Antonio Agee–Tony to his friends, Shades to the art world–is sitting by the window at Cafe Zola. His trademark Arnette sunglasses tipped up on his head, his iPhone and iPad on the table in front of him, he’s charming the waitress and talking about his commission to do a mural. It will cover the entire back wall of the cafe and the neighboring buildings that house Grizzly Peak.

“I’m what you call up-and-coming,” says Agee, a thirty-nine-year-old Detroiter. “When I was younger, I could have been where I’m at right now, but I was into too much bullshit–drinking, partying.”

He was in middle school when a friend showed him how to create curvy “bubble” letters in spray paint, and after drawing them on paper for a few years, he started tagging buildings near his father’s store on the east side of Detroit. His father, since deceased, was a jazz saxophonist who sold incense and candles and was big in the city’s hippie counterculture–“John Sinclair was my godparent,” Agee says.

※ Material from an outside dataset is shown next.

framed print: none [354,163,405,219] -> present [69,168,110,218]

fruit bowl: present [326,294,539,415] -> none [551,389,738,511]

He got his first commission “doing the elevator walls in Trapper’s Alley.” With a $300 budget for supplies, he bought Krylon paint in “every color I could find,” plus a respirator to protect himself from the fumes. That led to other commissions, but his partying ways eventually got the better of him. By age thirty-two, Agee had married, had two kids, and had divorced. He knew he had to get help when he woke up one morning drunk, hopeless, and covered in cat hair in some woman’s apartment.

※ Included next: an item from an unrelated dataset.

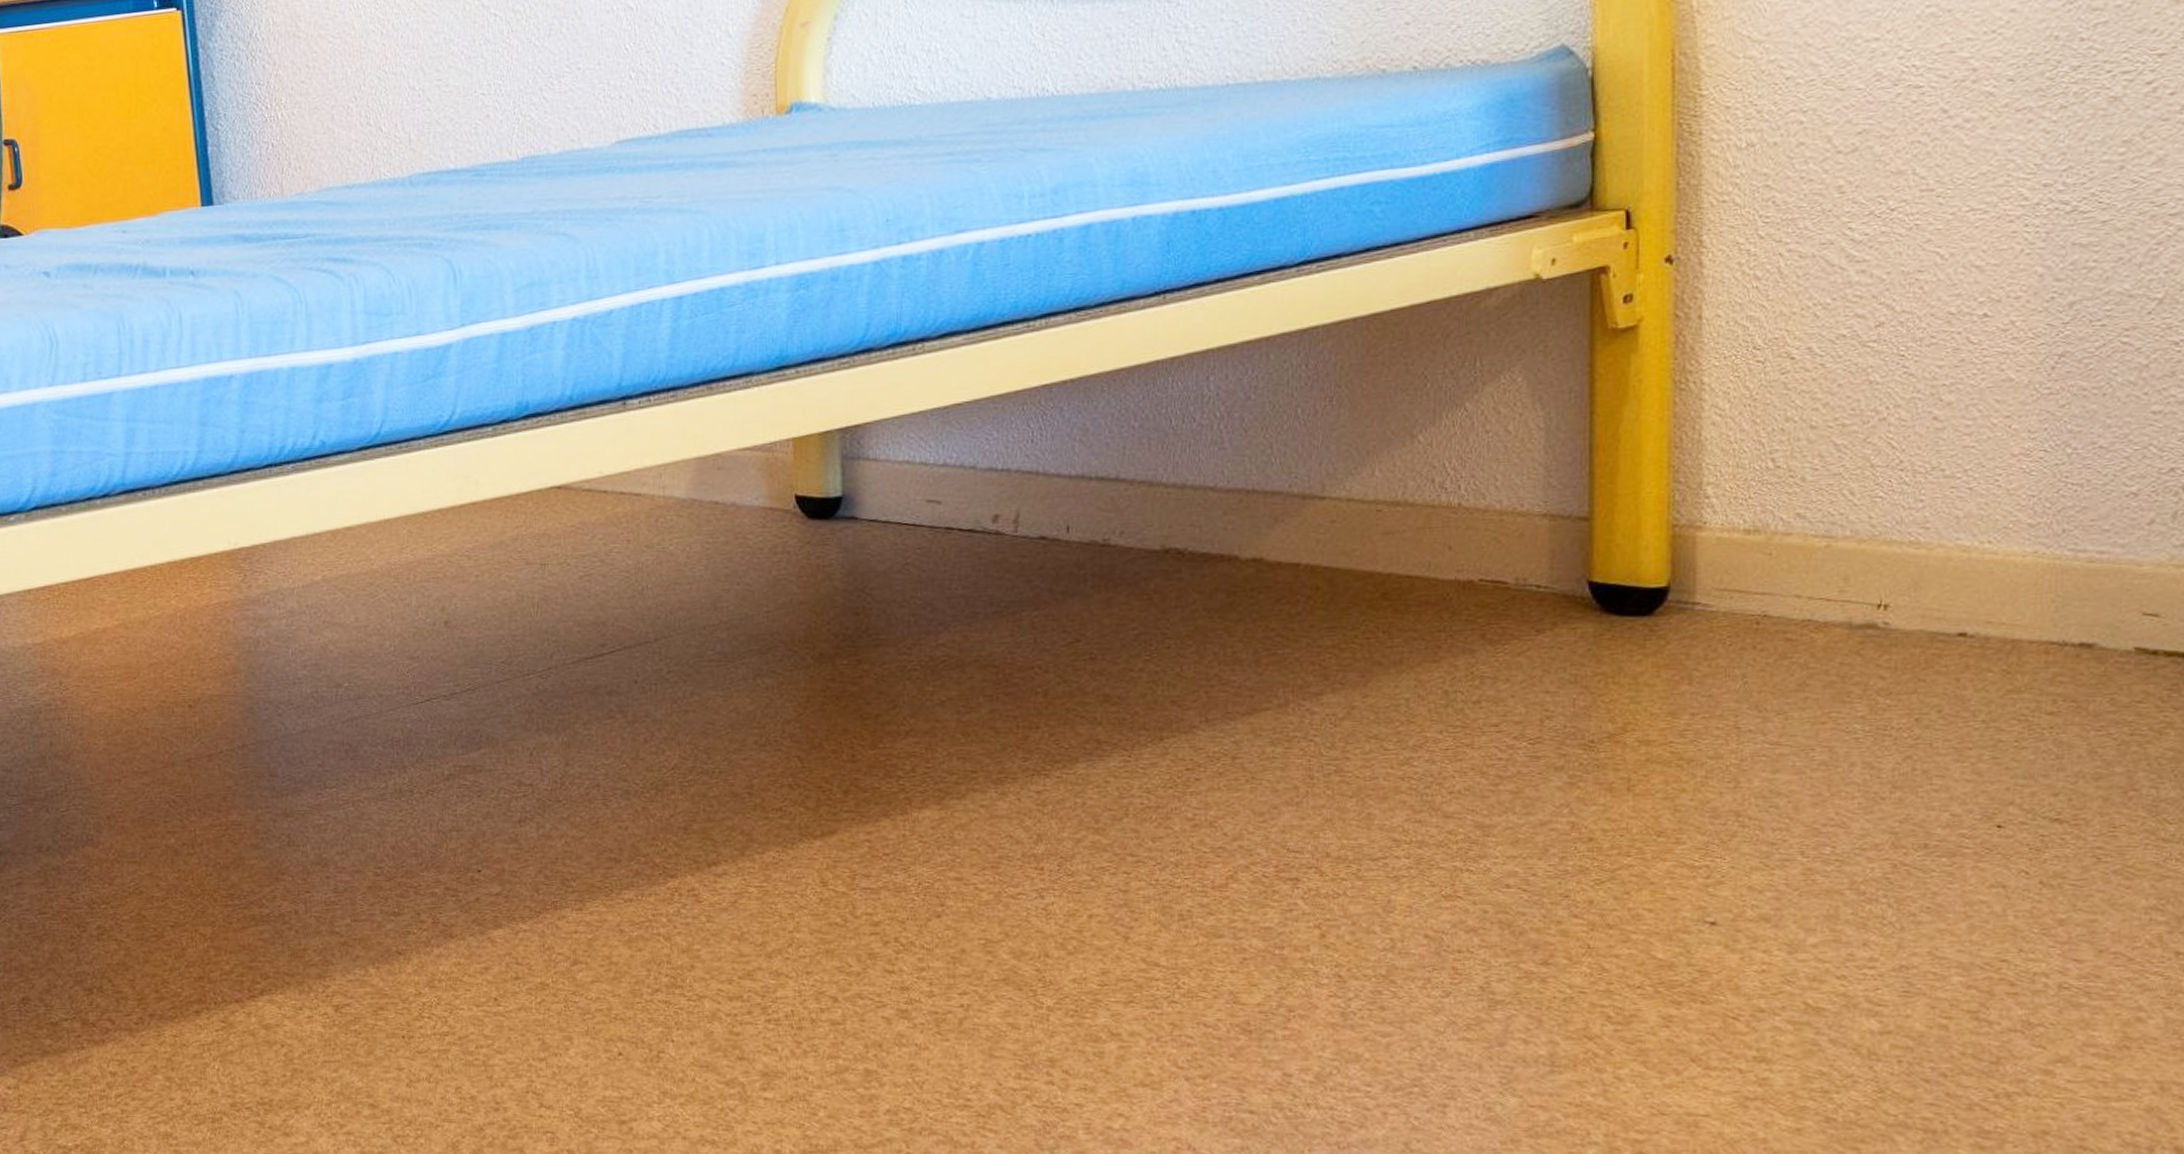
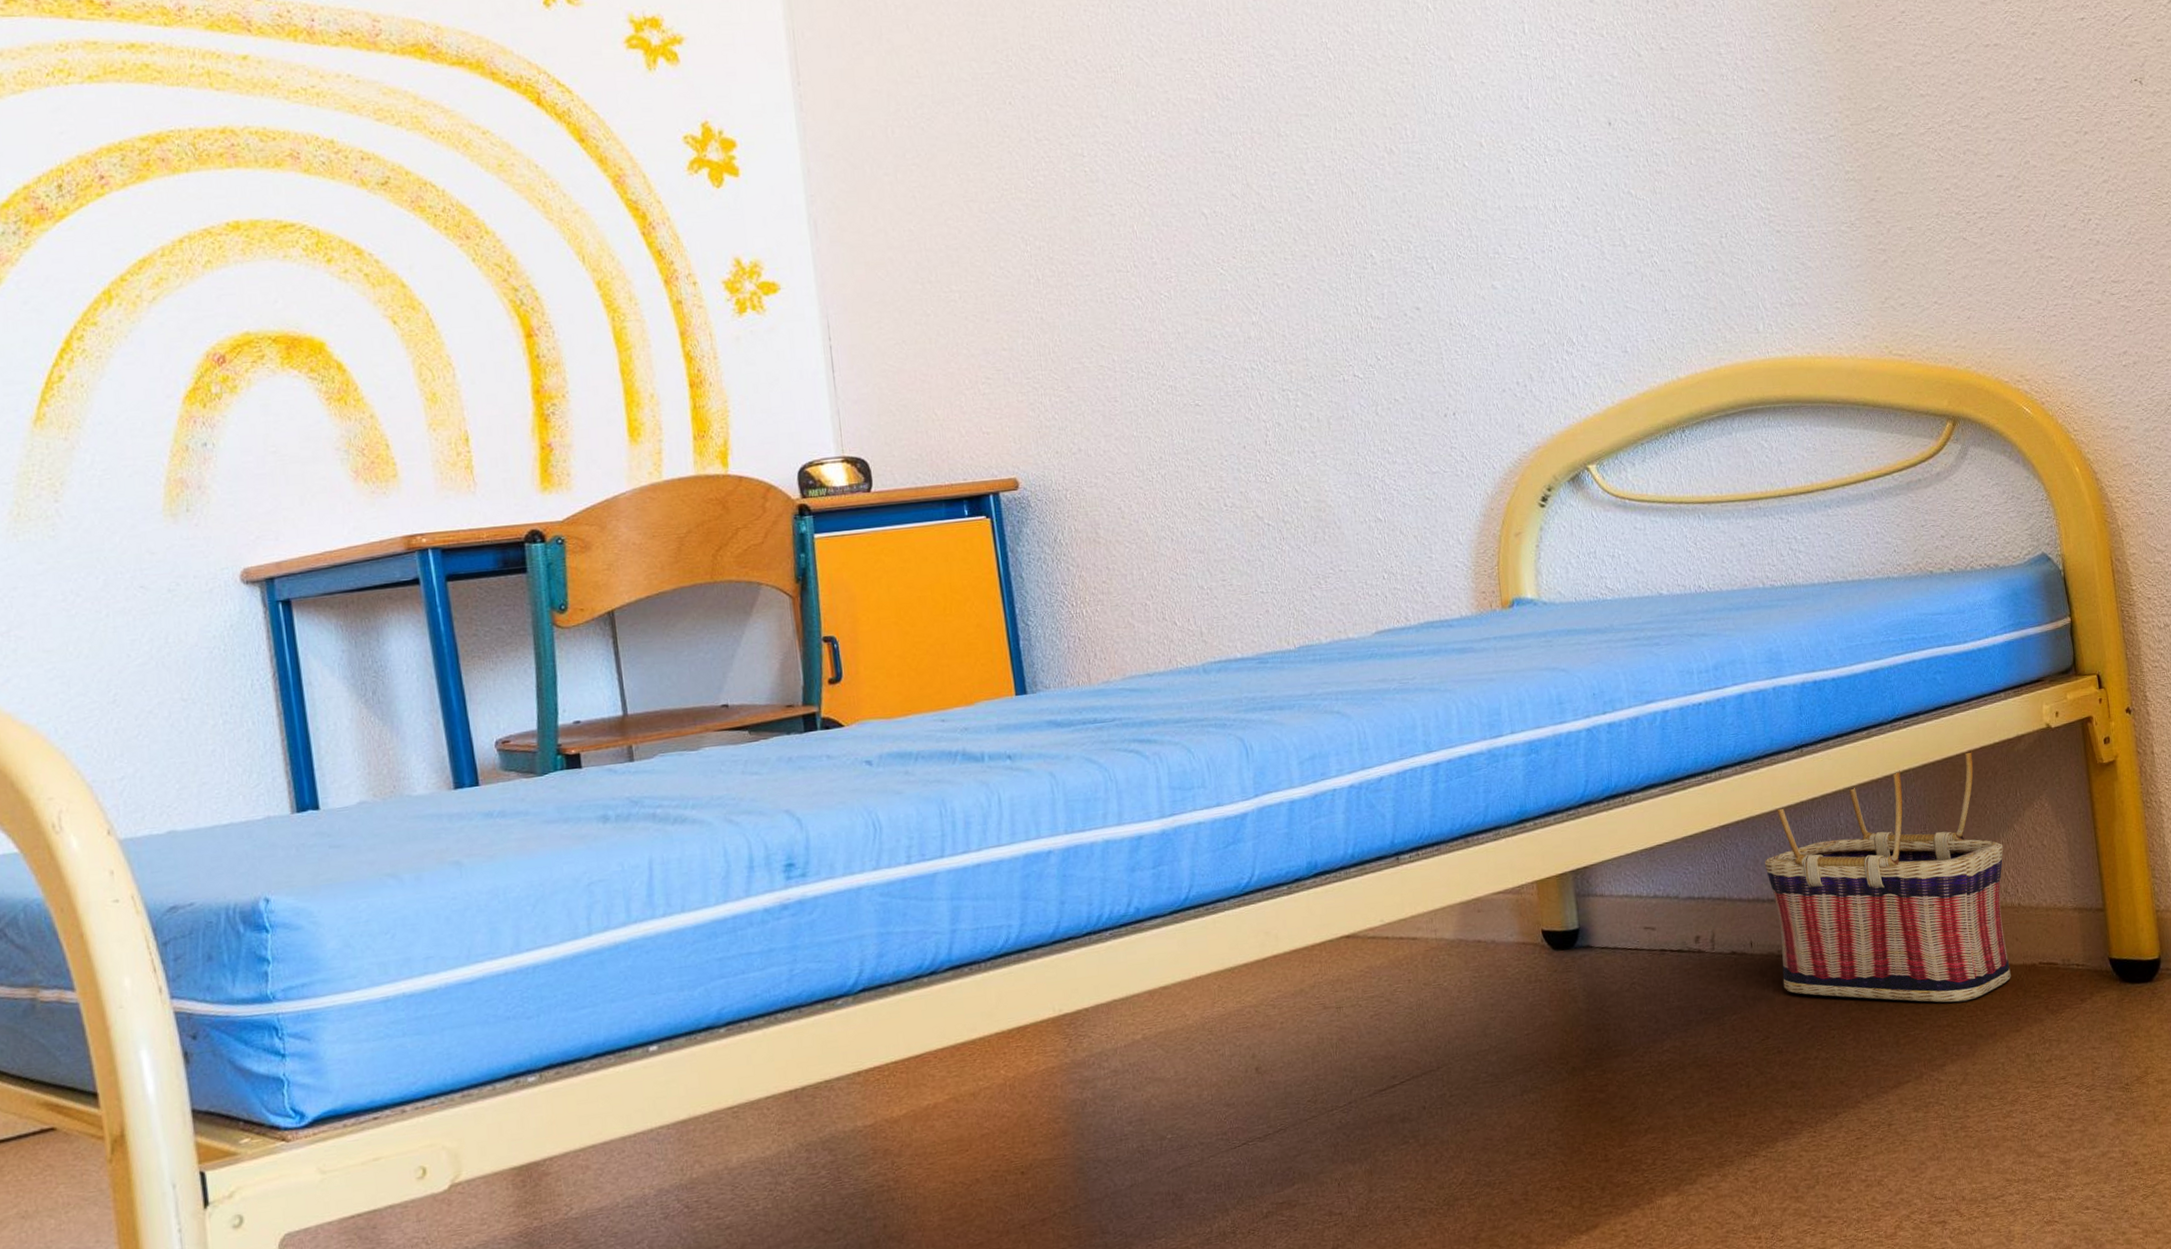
basket: none [1096,305,1446,620] -> present [1764,750,2011,1003]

That brought him to Ann Arbor: “I went to Dawn Farms to get sober.” After detox, he landed a temporary job as a city garbage man, making $8 an hour. “I didn’t care. It was the city. It was awesome!” At the end of the summer, coworkers tipped him off to a permanent position. He moved up from tossing trash to driving the truck and kept it up for three and a half years.

He was living on Detroit Street across from Treasure Mart when his phone rang and a woman asked: “Is this Shades?”

“I hadn’t heard that name in four years,” says Agee.

“She started blah-blah-blahing and said, ‘I’m from the DIA, and we want you to do a show.’ I didn’t hear anything else.”

He painted a batch of new works for the DIA’s reopening gala in 2006, taking vacation time to stretch large canvases in his itty-bitty house on Detroit Street. It couldn’t have gone better. Buzz Silverman, the real estate magnate and collector, “bought one of my pieces.” After that, says Agee, “everyone started buying.”

It has been a wild ride ever since. He left his job and moved back to Detroit, but kept in touch with Ann Arbor. A year and a half ago, he met Jon Carlson of 2Mission Development, which owns Grizzly Peak and several other local restaurants, at an Eve Aronoff soul food dinner. “We’d been talking about painting that wall for fifteen years,” Carlson recalls. “Once we saw his work, we knew this was it.” Carlson and partners Chet Czaplicka and Greg Lobdell hired Agee to paint the wall through their They also volunteered to host a fund-raiser for the Ann Arbor Art Center to celebrate the mural’s unveiling on August 26 (see Events).

“Let’s go check out the wall,” Agee says. “I’m takin’ my coffee.”

He walks out Zola’s door, through the alley, to the wall that overlooks the Key Bank parking lot on Huron. Carlson calls it “the Green Monster.”

“It just means that I have a great primer,” Agee says. “Whatever’s primed on this wall lasts a long time, right? So what’s on top of it is going to last even longer.”

He’s already got the image planned out on his iPad. “My style is cartoony, Lichtenstein, with a flair of Keith Haring, and…the Snorks,” he says. “Have you ever heard of the Snorks? They were like Smurfs, but they were under water with these football heads.”

So how did Antonio Agee choose the name Shades? “I’ve got the clean version and the dirty version,” he says. “I’m going to suggest you use the clean version. I grew up smoking weed, so, you know, sunglasses. The clean version I always tell people is, I just love wearing sunglasses, which is true.

“You gotta keep an image. People don’t understand. And it’s crazy like that. Welcome to America.”

This article has been edited since its publication in the August 2010 Ann Arbor Observer. The list of sponsors has been corrected.